Mike Hellinghausen (center) discusses a project with OMNIPLAN's Martin Medina (left) and John Charbonneau, Assoc. AIA. Credit: OMNIPLAN

I suspect that there must be a good story behind the OMNIPLAN name … Am I right?

There is a good story! Part of it had to do with becoming a corporation in the early 1970s and part of it was a recognition that the firm was evolving beyond the first generation founders, but the best part is that the name was meant to convey a firm that offered all disciplines in the A/E industry. That never really got much traction, but the name stuck. It’s kind of a funny name but it has proved very resilient. I think it’s because it isn’t tied to any particular individual—it’s “our” firm rather than “my” firm. If you watch, you’ll see companies of all sizes who are named for dead people and eventually have to deal with it by changing their name to an acronym or taking another name altogether. We dodged that bullet early.

It is fair to say that Dallas has become a “hub” of architecture in the last two or three decades, with seven of the 10 largest U.S. firms with offices in the DFW area. How has this change affected OMNIPLAN’s operational model?

Well, with the arrival of so many buildings by Pritzker Prize winners over the last several years, and now with an improved economy, it certainly feels like our local architectural engine is firing on all cylinders. It has brought Dallas a lot more attention, I think; and with so much consolidation going on in our profession, the competitive landscape has changed quite a bit. For a mid-sized firm like ours, it requires us to be yet more nimble, more innovative, and to do more long-range thinking about markets. It also demands a better, stronger firm culture. Doing what we’ve always done will get us eaten alive.

Tell us a bit about yourself. Why did you choose architecture as a career?

I love that question! Art and drawing came naturally to me, and I was always drawing floor plans of every house we lived in, even before I really understood what a floor plan was. I’m embarrassed to admit that my father suggested architecture when I was in high school, but like a normal teenager, I blew him off. I couldn’t admit that I didn’t really know what an architect did. Fortunately, there was some divine intervention, because as soon as I landed at Notre Dame, I encountered a number of “arch-ies” even my RA was a fifth year architecture student. When I saw these guys drawing and coloring their projects, I was incredulous that this was an actual degree program. By the middle of my first semester, I had switched to architecture, and have never regretted the decision. It is the most amazing thing that we are able to imagine, and then create, buildings and places that never existed before.

Credit: Kurt Griesbach

Notre Dame is a long way from Texas. Why did you decide to attend Notre Dame? And how did you trace your path back to Texas?

I’m a third generation Domer and my son will be the fourth. My wife and I are also the third generation Notre Dame-St. Mary’s College married couple in my family (St Mary’s is just across the road from Notre Dame). I grew up listening to Notre Dame football games on the radio in West Texas—it was really the only college I ever wanted to attend. I’m one of eight kids, so there wasn’t a lot of money for travel, much less tuition. My father somehow found a way to finance college tuition for all of his children, provided we were willing to pick up the loan payments after we graduated. But, I’m a native Texan, and after grad school and a stint at Centerbrook Architects in Connecticut, the pull back to Texas became too strong to resist.

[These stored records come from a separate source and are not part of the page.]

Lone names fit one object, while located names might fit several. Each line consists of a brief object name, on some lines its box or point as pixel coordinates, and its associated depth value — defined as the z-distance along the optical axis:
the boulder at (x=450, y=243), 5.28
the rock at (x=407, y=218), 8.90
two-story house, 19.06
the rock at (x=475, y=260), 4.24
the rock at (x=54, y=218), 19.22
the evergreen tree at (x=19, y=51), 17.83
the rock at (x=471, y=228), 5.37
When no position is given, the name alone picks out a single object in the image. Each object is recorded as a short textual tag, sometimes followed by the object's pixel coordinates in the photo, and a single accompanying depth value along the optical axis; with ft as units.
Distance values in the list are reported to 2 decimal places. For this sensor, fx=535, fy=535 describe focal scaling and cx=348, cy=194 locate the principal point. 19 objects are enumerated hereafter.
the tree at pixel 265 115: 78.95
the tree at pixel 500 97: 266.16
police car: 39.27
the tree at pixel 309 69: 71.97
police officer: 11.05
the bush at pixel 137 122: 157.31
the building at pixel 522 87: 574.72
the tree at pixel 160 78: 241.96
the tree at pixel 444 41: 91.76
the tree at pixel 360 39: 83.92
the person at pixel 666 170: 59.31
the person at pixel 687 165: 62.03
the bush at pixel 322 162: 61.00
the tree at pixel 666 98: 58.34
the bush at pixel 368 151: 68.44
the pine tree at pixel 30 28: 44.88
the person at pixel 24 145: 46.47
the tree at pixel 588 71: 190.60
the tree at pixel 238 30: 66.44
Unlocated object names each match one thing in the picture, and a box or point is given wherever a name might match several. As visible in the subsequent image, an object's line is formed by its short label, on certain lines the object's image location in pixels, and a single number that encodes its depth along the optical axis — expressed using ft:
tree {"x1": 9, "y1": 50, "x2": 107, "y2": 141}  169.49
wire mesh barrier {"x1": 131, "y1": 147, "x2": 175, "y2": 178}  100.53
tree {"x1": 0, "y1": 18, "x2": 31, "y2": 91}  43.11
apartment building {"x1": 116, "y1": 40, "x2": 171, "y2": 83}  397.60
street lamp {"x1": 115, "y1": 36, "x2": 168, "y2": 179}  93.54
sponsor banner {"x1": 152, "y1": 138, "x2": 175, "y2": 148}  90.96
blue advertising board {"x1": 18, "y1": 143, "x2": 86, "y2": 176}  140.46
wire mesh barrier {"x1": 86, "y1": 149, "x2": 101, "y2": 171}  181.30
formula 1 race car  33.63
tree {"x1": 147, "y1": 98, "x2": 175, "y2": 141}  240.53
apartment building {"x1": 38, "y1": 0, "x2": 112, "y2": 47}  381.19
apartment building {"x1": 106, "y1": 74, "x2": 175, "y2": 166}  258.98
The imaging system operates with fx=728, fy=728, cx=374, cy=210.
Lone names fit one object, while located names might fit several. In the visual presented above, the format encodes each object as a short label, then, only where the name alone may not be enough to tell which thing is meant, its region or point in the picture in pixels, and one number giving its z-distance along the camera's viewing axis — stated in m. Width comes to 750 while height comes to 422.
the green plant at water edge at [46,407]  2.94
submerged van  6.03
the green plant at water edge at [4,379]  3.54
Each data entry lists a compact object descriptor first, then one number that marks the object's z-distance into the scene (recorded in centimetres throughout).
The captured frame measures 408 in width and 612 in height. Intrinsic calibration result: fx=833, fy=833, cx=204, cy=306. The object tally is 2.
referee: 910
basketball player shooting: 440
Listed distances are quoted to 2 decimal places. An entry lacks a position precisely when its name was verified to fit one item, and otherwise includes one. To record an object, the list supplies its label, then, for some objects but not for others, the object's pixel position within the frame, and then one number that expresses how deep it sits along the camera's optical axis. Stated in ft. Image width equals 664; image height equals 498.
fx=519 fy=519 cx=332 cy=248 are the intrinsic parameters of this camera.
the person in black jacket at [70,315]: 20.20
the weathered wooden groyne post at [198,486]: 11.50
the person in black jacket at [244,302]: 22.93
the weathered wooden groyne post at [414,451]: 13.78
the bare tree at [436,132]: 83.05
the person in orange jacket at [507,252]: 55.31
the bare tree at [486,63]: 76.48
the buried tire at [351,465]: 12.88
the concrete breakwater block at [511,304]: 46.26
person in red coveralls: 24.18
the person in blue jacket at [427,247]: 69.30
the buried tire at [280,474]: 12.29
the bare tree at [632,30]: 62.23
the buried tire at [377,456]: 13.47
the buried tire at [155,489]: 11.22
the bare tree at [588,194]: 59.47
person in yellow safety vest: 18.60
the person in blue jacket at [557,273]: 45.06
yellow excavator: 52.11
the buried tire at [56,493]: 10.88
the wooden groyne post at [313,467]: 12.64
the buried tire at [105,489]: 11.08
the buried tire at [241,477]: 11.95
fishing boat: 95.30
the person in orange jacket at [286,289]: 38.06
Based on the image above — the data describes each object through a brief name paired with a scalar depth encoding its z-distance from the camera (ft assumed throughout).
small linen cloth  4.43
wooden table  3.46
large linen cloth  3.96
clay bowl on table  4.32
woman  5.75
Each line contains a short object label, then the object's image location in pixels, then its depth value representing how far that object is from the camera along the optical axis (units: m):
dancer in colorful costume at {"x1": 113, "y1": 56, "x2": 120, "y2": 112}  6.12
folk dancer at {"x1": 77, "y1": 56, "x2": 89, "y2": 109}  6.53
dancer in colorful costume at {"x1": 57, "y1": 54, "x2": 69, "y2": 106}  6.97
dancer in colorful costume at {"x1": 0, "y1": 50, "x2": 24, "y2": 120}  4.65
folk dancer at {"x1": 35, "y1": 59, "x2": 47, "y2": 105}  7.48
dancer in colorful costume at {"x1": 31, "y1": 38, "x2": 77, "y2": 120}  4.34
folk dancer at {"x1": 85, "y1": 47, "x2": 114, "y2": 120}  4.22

Dallas is again one of the fastest growing cities in the country, attracting young talent from everywhere. What would you say to the young architects in town? How would you like them to shape the future Dallas?

I’m very excited by the crop of young architects we’ve got here now. They are so talented, hard-working, and collaborative. I think it bodes well for the future. I would encourage them to build on the progress we’ve made over the past 25 years, turning Dallas into a world-class city. We’ve got to stop making the automobile the number one design priority. Mass transit, bicycles, and pedestrians are more important to the quality of life; and they make for a more resilient city.

Interview by Eurico Francisco, AIA, design principal at HDR.